Analyzing the impact of a PPP on the government deficit and debt is thus highly dependent on the rules established according to accounting practices. Such practices indicate whether the PPP asset should or should not be recorded as a public asset in national accounts, and therefore whether the related liabilities should or should not be recognized and recorded as a public debt.

Government-pays PPPs create governmental commitments very similar to direct debt services. The long-term payments to the private partner may be very similar to loan repayment cash flows as seen from the government’s perspective, which are typical of traditionally-procured infrastructure projects. Also, most of the PPP assets in many countries are considered as publicly-owned assets from a legal standpoint. In any case, regardless of the legal framework, there is no doubt that they are significantly controlled by the government (directly or indirectly thorough the contract provisions).

Therefore, there is often a strong case for treating the assets implemented under PPP contracts as public investment for the purpose of accounting treatment, and if the asset is recognized in the government’s accounts it is appropriate that a corresponding liability is also recognized. This would create a gross debt entry on the government’s balance sheet that needs to be incorporated into the overall debt control framework of each country.

The result may be very relevant for the investment decision, especially when the specific country is suffering debt restrictions or the level of public debt is close to or over the relevant government debt ceiling. This may require that the project not be developed, regardless of Value for Money considerations, if the result of the assessment is that the asset should be recorded in national accounts. Conversely, not recognizing PPPs in governmental accounts may create a bias in favour of PPPs as a mechanism to circumvent deficit and/or debt restrictions; this results in assets being developed as PPPs even for projects in which the PPP alternative is less efficient than traditional procurement.

The impact of PPP contracts on public debt depends on the country-specific regulations on public accounts. There are two major international standards that are commonly used around the world, which will be explained below. Some countries, however, adopt their own regulations and in some cases do not consider any impact of PPP assets on their governmental books.

The two common international standards are as follows.

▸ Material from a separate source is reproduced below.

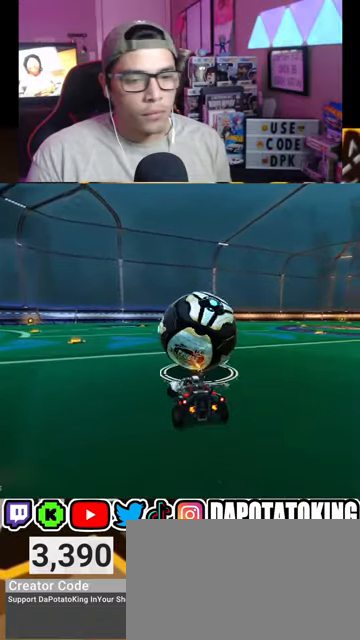
{"buttons": ["R2"], "left_stick": "center", "right_stick": "center", "events": [[267, "left_stick", "center"]]}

  • International Public Sector Accounting Standard (IPSAS) 32 or similar account approaches. Under this standard, when the public party controls the asset it will be regarded as a public asset for accounting purposes. Usually, all government-pays PPPs and some user-pays PPPs will be consolidated in the national accounts;
  • European System of Accounts (ESA)95/ESA2010 statistical treatment or similar regulations. Under this standard, when the majority of risks are born by the public partner, the asset will be regarded as a public asset with the corresponding recording of public liabilities. Usually, a user-pays PPP would not be regarded as a public asset (when more than 50 percent of the revenue comes from users) and a government-pays PPP may or may not be registered, depending mostly on risk allocation.